I have a BSNL Broadband connection.
I have been using Huwaei MT841 ADSL Modem(supplied by BSNL).

This modem giving me some problems.
So I want to buy a new ADSL modem with good Wi Fi

Which ADSL modem would be suitable?

I would like to buy an ADSL modem with Wifi, preferably from Linksys,Netgear, DLink etc.

Can anybody please post the model number of a good ADSL wireless modem?

It would also useful if that modem is compatible with Tomato or DD-wrt firmwares.


----------



## cgi86 (Jun 12, 2012)

Dlink and belkin are the more popular brands.  Check at flipkart For prices.  You may get it cheaper at local market. Dlink is about 1. 9 k. why the need for compatability? pls explain.


----------



## Tenida (Jun 12, 2012)

GO for this
D-Link DSL-2730U Wireless N 150 ADSL2+ 4-Port Router | Router | Flipkart.com
or 
This
D-Link DSL-2750U Wireless N ADSL2+ 4-Port Wi-Fi Router | Router | Flipkart.com
Depending upon your budget.


----------



## bbalegere (Jun 12, 2012)

Thanks a lot for the replies.

What is the major difference between D-Link DSL-2730U and D-Link DSL-2750U other than the wireless speeds?


----------



## Tenida (Jun 12, 2012)

bbalegere said:


> Thanks a lot for the replies.
> 
> What is the major difference between D-Link DSL-2730U and D-Link DSL-2750U other than the wireless speeds?
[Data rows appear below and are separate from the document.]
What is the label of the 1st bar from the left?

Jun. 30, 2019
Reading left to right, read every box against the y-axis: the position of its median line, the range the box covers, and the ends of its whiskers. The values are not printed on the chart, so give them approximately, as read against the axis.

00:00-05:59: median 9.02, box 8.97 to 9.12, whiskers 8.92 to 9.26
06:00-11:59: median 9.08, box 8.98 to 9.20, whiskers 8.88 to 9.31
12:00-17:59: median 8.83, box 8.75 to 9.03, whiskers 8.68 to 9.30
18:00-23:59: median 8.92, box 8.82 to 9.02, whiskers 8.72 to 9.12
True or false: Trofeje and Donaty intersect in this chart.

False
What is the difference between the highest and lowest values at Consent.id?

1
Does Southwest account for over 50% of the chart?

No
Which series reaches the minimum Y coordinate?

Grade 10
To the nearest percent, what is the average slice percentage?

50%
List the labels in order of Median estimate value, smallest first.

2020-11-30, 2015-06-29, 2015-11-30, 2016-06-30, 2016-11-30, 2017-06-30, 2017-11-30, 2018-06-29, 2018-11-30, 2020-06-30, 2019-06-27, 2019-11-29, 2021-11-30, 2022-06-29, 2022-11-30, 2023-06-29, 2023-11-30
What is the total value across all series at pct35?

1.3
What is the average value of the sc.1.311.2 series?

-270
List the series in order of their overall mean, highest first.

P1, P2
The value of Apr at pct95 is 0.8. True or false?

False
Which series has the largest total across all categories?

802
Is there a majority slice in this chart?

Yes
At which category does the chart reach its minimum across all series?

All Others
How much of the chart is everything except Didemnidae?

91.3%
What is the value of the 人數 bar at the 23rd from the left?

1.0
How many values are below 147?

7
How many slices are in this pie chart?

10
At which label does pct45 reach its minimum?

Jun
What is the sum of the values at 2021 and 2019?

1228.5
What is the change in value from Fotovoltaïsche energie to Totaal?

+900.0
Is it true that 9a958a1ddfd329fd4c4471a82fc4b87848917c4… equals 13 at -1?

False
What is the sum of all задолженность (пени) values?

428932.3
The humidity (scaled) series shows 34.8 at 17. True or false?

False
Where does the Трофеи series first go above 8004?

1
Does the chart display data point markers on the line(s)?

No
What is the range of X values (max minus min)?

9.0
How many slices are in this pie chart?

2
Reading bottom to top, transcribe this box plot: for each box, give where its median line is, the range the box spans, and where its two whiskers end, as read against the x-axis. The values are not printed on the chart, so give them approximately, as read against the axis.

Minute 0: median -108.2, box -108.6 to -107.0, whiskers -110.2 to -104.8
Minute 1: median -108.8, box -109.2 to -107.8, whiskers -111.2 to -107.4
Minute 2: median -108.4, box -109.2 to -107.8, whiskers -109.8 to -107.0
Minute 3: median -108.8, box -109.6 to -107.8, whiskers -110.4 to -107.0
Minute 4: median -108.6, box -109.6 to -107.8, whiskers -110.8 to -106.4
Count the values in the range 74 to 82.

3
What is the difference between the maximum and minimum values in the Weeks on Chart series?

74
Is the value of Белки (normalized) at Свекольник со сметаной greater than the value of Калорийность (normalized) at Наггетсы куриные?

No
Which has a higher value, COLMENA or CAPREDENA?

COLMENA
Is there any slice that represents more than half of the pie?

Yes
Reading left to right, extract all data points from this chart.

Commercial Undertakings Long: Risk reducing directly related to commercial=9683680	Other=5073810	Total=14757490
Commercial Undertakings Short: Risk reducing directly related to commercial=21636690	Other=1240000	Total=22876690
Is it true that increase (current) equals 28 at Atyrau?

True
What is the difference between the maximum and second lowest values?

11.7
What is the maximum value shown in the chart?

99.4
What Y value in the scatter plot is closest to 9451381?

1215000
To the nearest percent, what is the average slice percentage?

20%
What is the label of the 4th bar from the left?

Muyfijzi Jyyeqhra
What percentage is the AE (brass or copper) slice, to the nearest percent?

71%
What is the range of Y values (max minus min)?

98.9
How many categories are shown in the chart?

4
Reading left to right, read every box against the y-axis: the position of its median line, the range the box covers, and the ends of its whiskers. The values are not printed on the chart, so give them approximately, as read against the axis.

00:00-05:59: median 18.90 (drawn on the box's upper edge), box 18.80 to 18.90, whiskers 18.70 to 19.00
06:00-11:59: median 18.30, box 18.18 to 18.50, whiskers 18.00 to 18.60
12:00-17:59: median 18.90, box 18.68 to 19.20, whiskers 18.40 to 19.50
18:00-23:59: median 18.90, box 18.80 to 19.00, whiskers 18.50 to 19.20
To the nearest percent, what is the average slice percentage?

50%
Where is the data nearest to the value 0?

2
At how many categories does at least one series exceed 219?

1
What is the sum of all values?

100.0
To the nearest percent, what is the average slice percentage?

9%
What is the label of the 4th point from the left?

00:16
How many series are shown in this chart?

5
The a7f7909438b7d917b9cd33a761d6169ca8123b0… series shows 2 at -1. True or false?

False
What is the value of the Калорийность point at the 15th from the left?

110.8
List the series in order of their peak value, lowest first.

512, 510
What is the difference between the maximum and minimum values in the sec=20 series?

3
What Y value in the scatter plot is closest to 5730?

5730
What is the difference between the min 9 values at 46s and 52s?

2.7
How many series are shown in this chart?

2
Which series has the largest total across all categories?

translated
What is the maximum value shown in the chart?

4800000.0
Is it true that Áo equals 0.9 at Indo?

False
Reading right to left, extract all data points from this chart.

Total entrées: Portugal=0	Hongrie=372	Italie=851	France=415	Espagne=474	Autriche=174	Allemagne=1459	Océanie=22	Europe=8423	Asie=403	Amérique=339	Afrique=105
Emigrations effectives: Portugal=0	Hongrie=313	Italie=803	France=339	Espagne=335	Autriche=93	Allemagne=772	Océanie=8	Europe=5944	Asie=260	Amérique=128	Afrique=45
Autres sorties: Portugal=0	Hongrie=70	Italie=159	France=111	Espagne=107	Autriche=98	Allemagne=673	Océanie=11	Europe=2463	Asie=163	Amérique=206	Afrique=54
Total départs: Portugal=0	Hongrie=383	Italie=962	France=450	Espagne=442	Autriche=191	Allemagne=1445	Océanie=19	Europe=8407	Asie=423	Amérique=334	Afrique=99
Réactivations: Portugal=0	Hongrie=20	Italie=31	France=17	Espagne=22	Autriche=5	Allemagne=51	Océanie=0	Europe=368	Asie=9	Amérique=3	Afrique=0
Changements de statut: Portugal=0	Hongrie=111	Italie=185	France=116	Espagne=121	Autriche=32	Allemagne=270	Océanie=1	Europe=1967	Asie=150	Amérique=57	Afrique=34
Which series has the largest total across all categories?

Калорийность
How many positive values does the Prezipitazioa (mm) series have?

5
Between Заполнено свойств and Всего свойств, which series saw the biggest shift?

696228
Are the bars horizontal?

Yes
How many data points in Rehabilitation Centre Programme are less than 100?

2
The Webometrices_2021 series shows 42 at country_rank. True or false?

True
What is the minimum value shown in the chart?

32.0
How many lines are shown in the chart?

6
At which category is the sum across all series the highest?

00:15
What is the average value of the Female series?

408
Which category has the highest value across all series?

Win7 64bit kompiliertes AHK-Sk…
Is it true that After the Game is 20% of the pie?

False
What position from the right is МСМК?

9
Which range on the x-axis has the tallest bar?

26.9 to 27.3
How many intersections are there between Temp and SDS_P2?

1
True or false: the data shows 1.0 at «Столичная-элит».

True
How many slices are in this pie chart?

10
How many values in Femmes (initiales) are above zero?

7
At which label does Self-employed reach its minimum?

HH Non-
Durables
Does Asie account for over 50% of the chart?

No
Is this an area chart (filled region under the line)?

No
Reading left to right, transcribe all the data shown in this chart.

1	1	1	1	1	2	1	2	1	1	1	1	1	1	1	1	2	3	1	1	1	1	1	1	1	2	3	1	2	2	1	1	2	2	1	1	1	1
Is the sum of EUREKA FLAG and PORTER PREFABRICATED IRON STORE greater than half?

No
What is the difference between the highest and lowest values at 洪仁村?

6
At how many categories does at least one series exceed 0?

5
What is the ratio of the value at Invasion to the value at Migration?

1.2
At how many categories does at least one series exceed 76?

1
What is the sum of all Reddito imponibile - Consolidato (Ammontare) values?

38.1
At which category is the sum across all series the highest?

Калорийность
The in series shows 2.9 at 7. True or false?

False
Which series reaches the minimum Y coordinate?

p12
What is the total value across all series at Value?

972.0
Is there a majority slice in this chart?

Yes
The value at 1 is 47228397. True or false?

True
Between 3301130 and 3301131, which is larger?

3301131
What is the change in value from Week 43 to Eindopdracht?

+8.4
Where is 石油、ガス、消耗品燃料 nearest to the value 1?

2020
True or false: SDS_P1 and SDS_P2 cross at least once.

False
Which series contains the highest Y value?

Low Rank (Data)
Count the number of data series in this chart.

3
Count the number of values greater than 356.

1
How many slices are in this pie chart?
You can connect USB devices (Data card,USB pen drives, external HDD) in 2730 300MBPS version


----------



## MegaMind (Jun 12, 2012)

Tenida said:


> You can connect USB devices (Data card,USB pen drives, external HDD) in 2730 300MBPS version



I don't think so.. USB port is for connectivity just like the ethernet ports..



bbalegere said:


> What is the major difference between D-Link DSL-2730U and D-Link DSL-2750U other than the wireless speeds?


AFAIK,
DSL-2730U supports IEEE 802.11b/g 
DSL-2750U supports IEEE 802.11b/g/n


----------



## Tenida (Jun 12, 2012)

MegaMind said:


> I don't think so.. USB port is for connectivity just like the ethernet ports..
> 
> 
> AFAIK,
> ...



Check the specification here
D-Link Wireless N ADSL2+ 4-Port Wi-Fi Router



> USB 	USB printing
> USB storage
> Compatible 3G USB adapter connection


----------



## MegaMind (Jun 12, 2012)

Tenida said:


> Check the specification here
> D-Link Wireless N ADSL2+ 4-Port Wi-Fi Router



Hmmm.. Manual doesn't have any info on that. Pretty confusing..


----------



## Tenida (Jun 12, 2012)

Then check this video
[YOUTUBE]pWAAPY0jvyM[/YOUTUBE]


----------



## Tenida (Jun 16, 2012)

You can check this ADSL router too.

*Asus DSL-N10E Wireless-N150 ADSL Modem Router*


----------